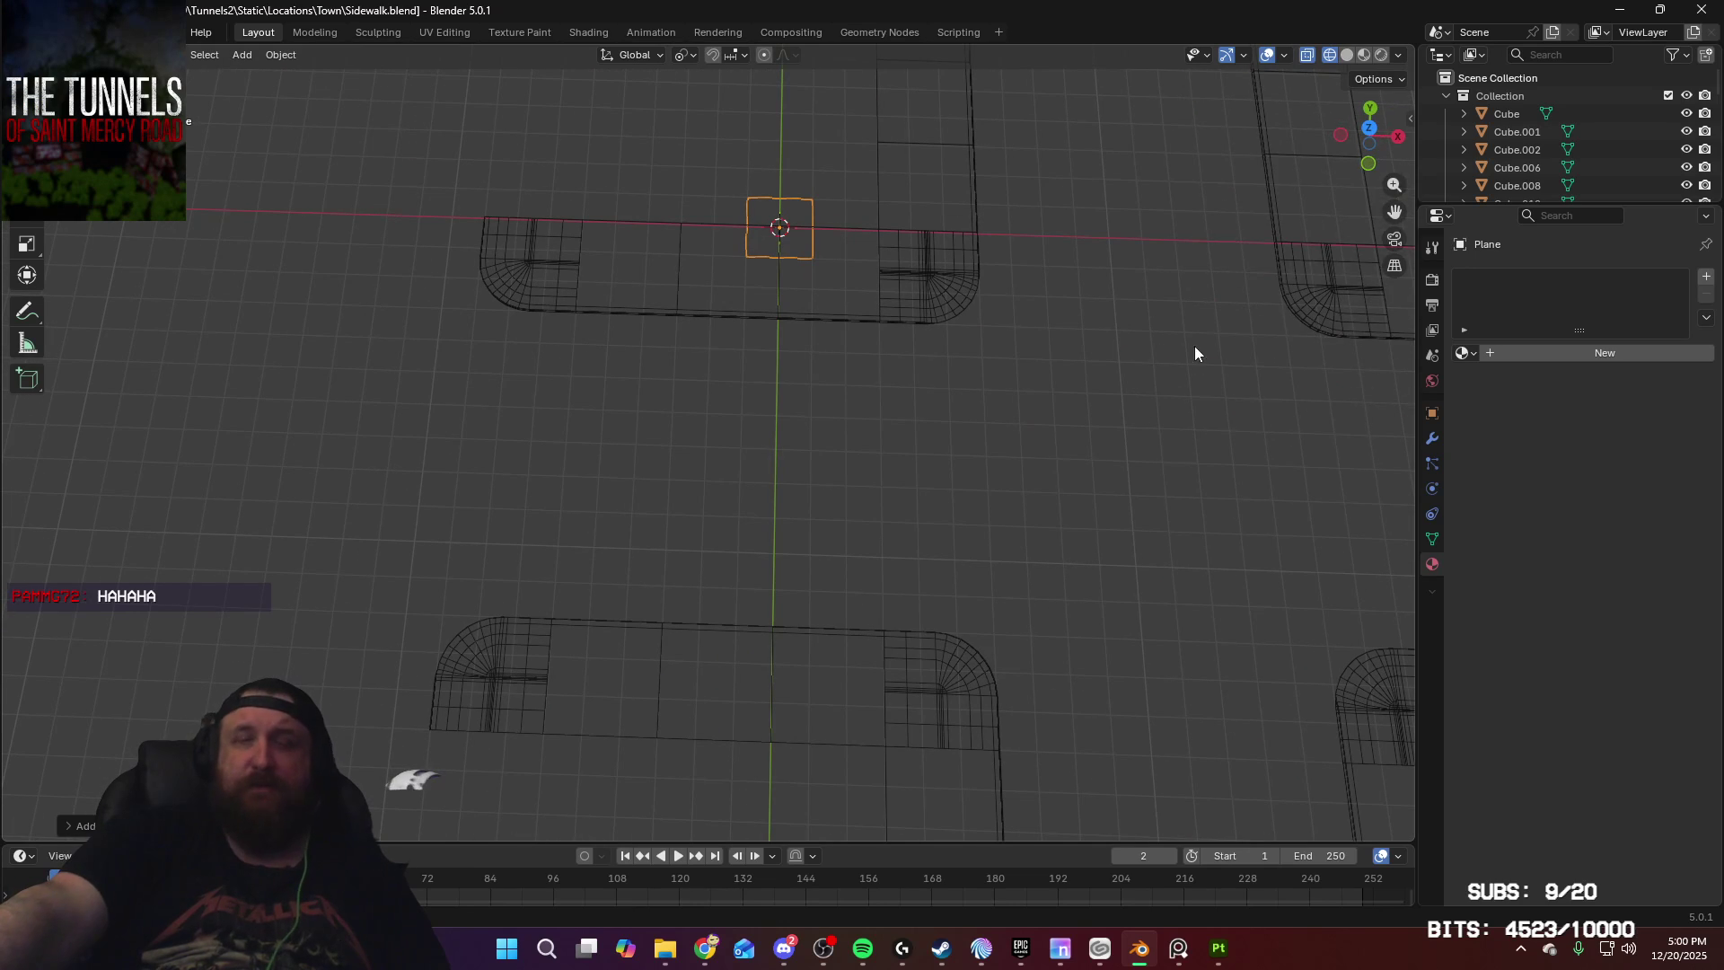
{"action": "key", "text": "n"}
{"action": "left_click", "coordinate": [1313, 390]}
{"action": "type", "text": "300"}
{"action": "key", "text": "Tab"}
{"action": "type", "text": "300"}
{"action": "key", "text": "Return"}
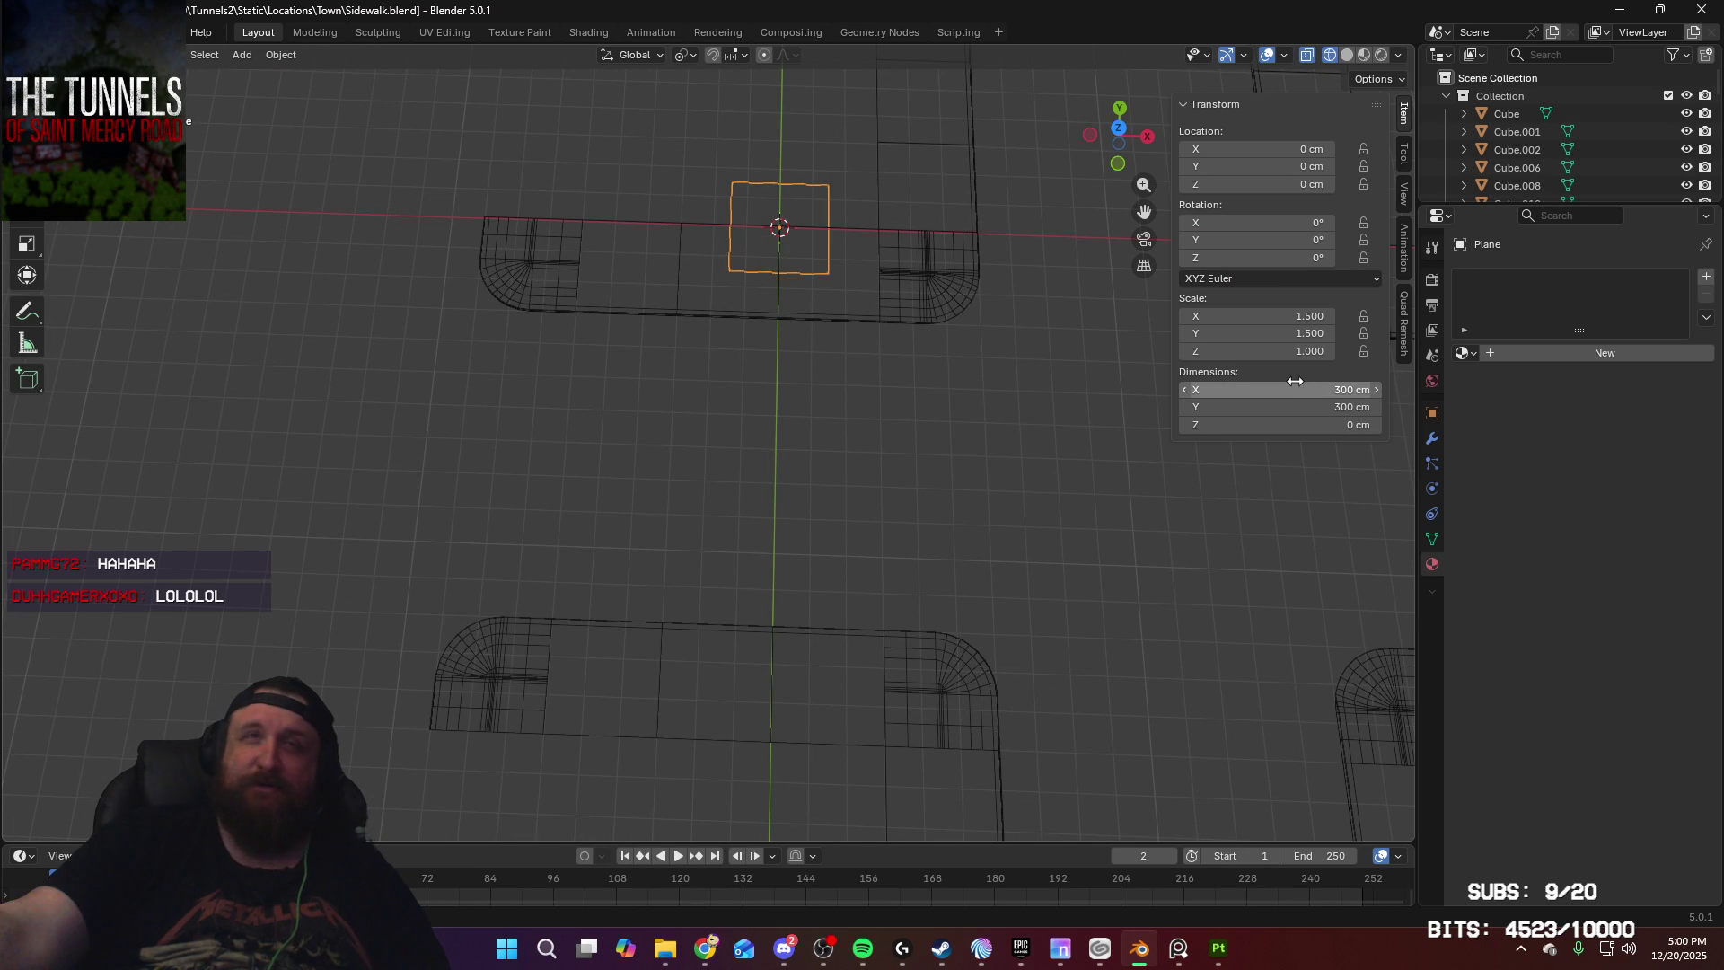
Step: In top view, try moving the plane along Y, then undo the move
{"action": "key", "text": "KP_7"}
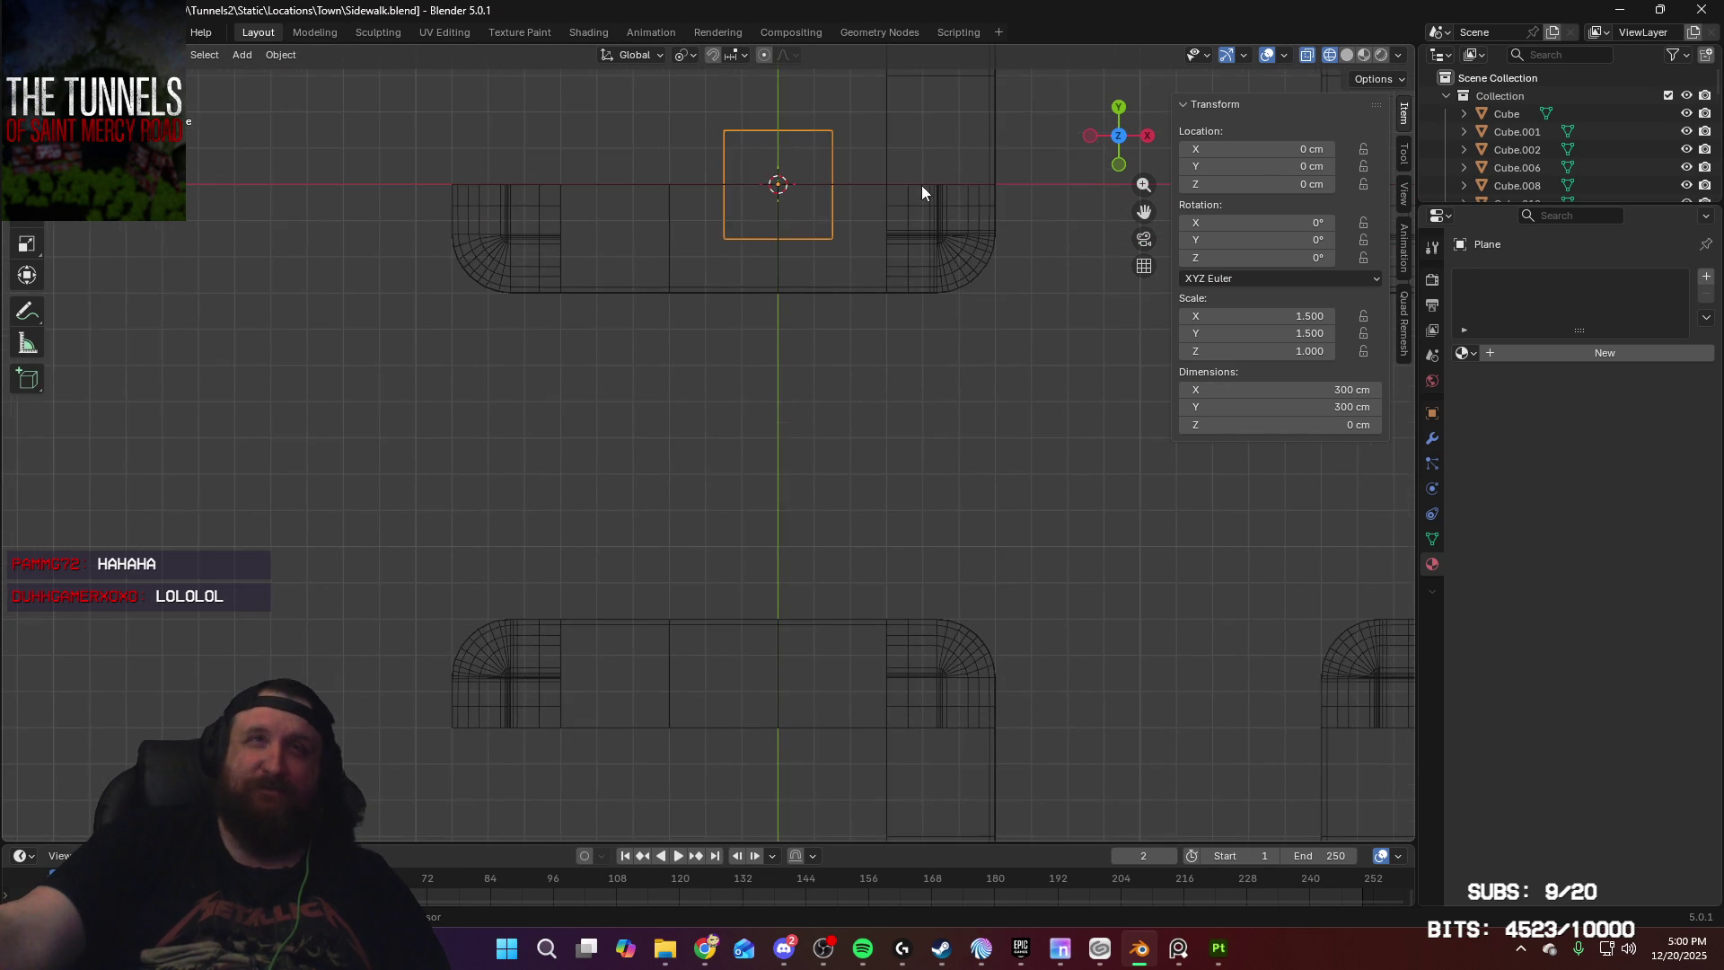
{"action": "middle_click_drag", "start_coordinate": [922, 185], "coordinate": [855, 289], "text": "shift"}
{"action": "key", "text": "g"}
{"action": "key", "text": "y"}
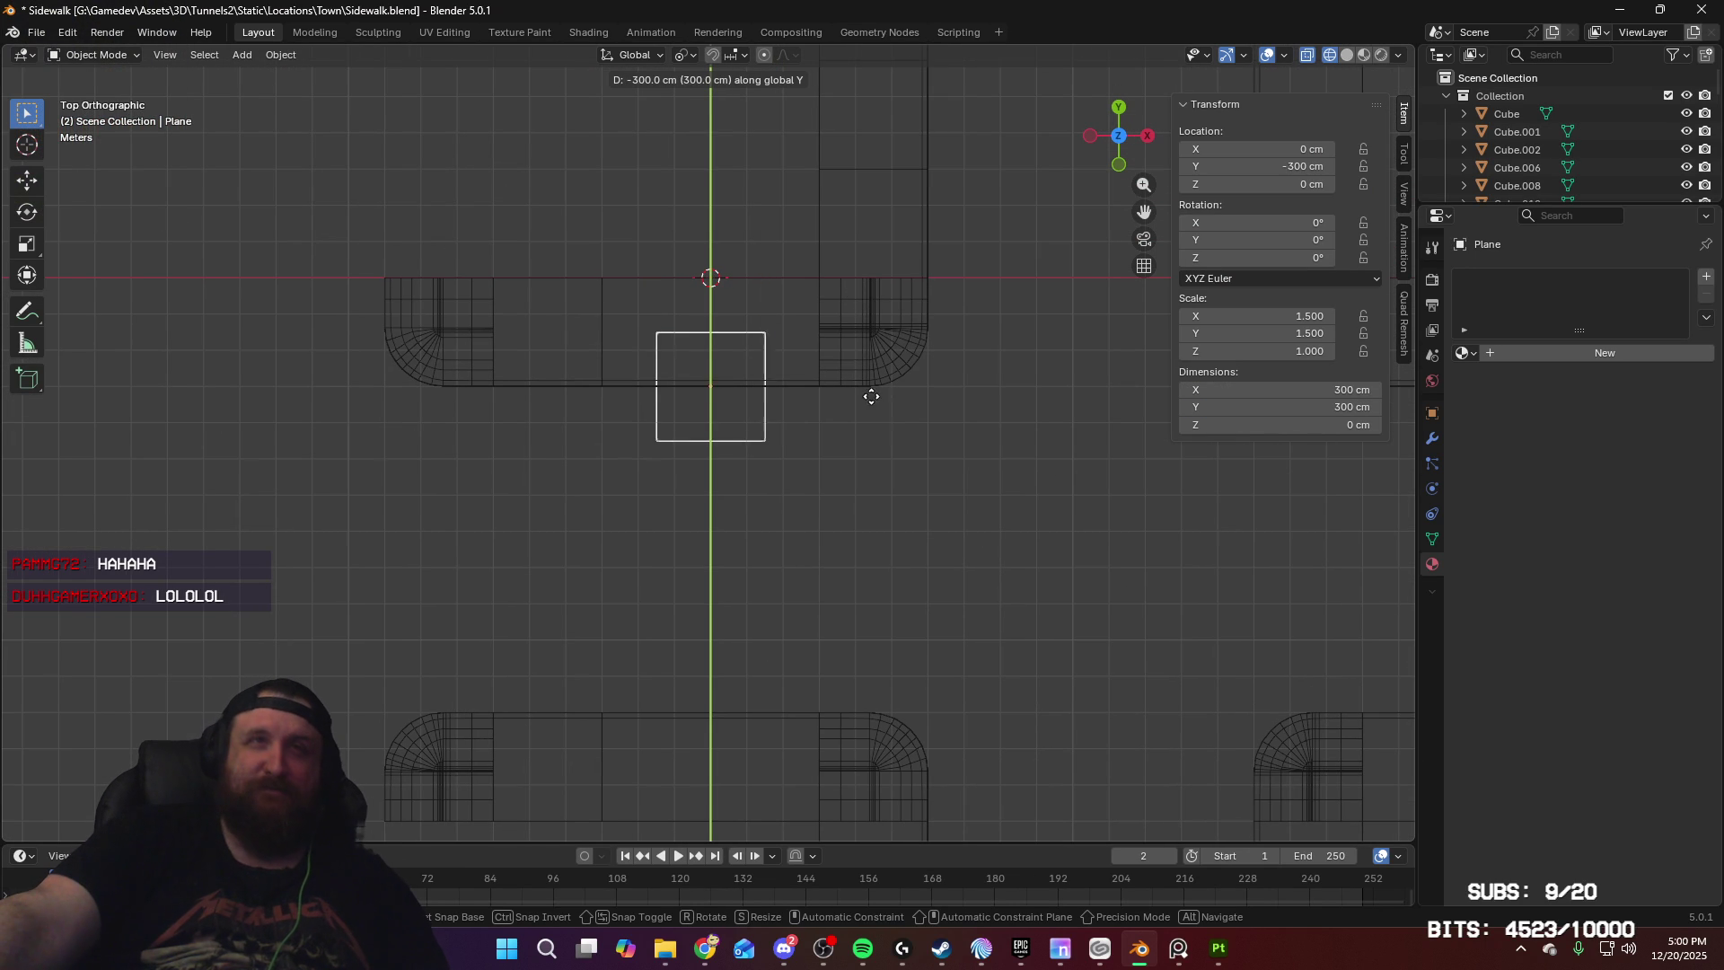
{"action": "left_click", "coordinate": [878, 479]}
{"action": "key", "text": "ctrl+z"}
{"action": "middle_click_drag", "start_coordinate": [887, 433], "coordinate": [891, 503], "text": "shift"}
{"action": "scroll", "coordinate": [923, 432], "scroll_direction": "up", "scroll_amount": 7}
{"action": "middle_click_drag", "start_coordinate": [935, 304], "coordinate": [913, 580], "text": "shift"}
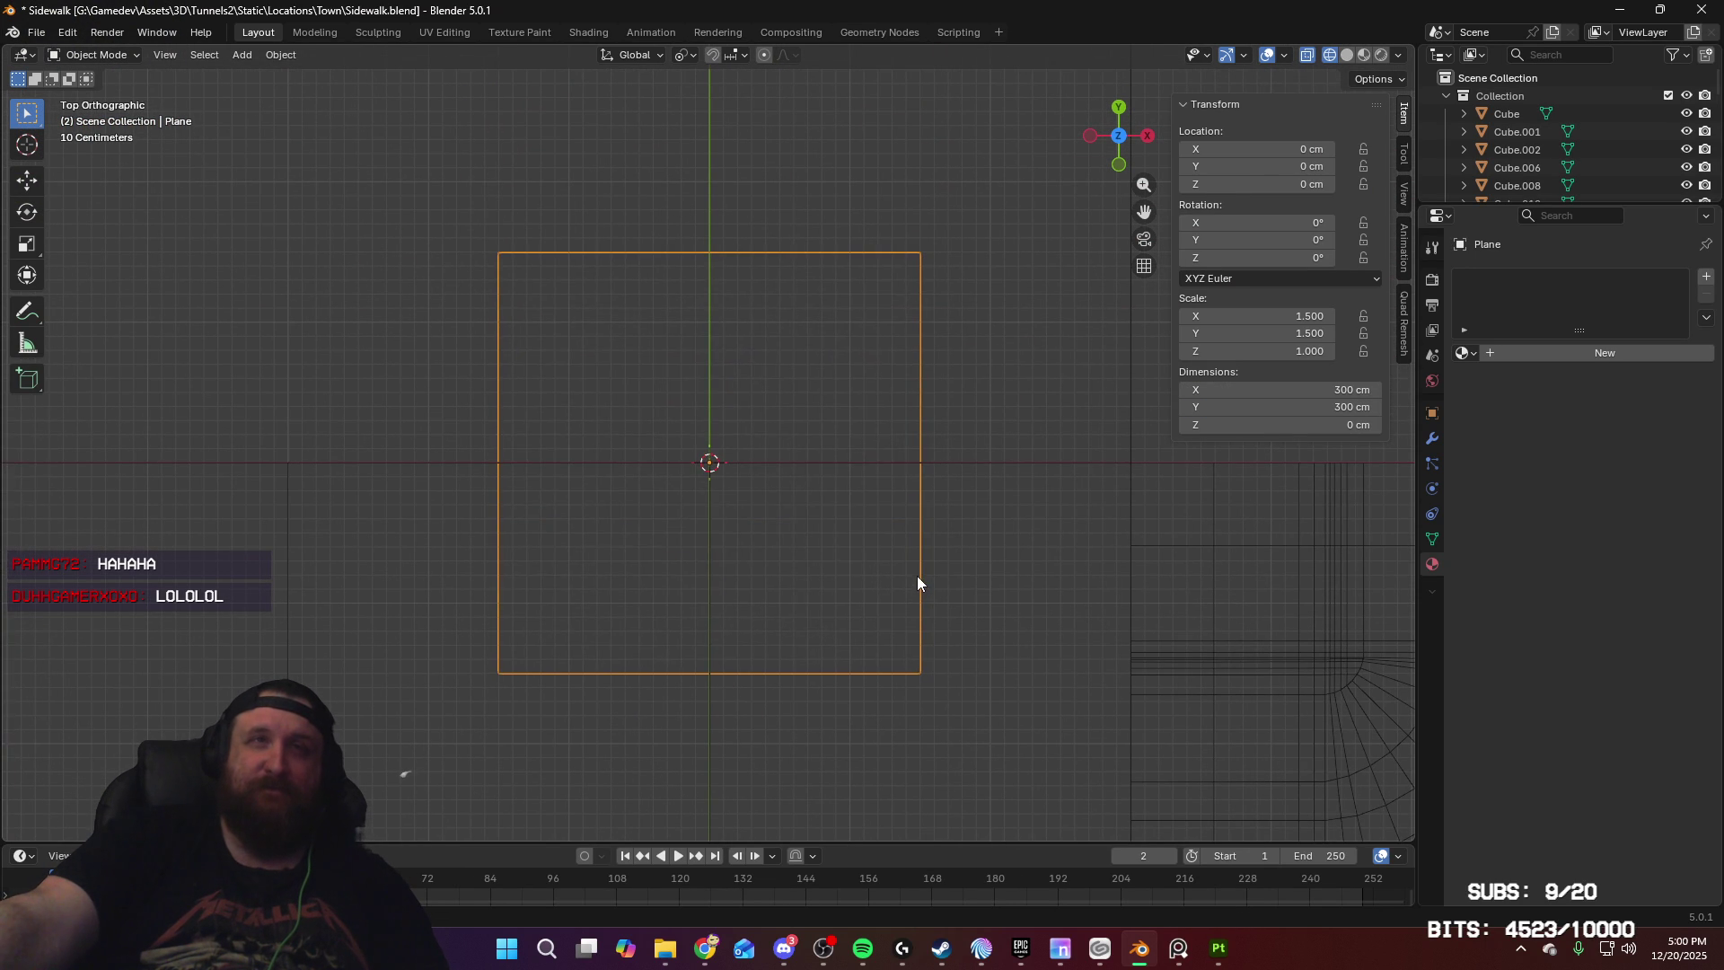
Step: In Edit Mode, shift the face 100 cm right and 100 cm down, putting the origin at a corner
{"action": "key", "text": "Tab"}
{"action": "key", "text": "g"}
--
What is needed →
Beginning with the line that includes "Step: In top" and ending with the last line of the material, reproduce those lines exactly and nothing else, with no pictures.

Solution for this task →
Step: In top view, try moving the plane along Y, then undo the move
{"action": "key", "text": "KP_7"}
{"action": "middle_click_drag", "start_coordinate": [922, 185], "coordinate": [855, 289], "text": "shift"}
{"action": "key", "text": "g"}
{"action": "key", "text": "y"}
{"action": "left_click", "coordinate": [878, 479]}
{"action": "key", "text": "ctrl+z"}
{"action": "middle_click_drag", "start_coordinate": [887, 433], "coordinate": [891, 503], "text": "shift"}
{"action": "scroll", "coordinate": [923, 432], "scroll_direction": "up", "scroll_amount": 7}
{"action": "middle_click_drag", "start_coordinate": [935, 304], "coordinate": [913, 580], "text": "shift"}
Step: In Edit Mode, shift the face 100 cm right and 100 cm down, putting the origin at a corner
{"action": "key", "text": "Tab"}
{"action": "key", "text": "g"}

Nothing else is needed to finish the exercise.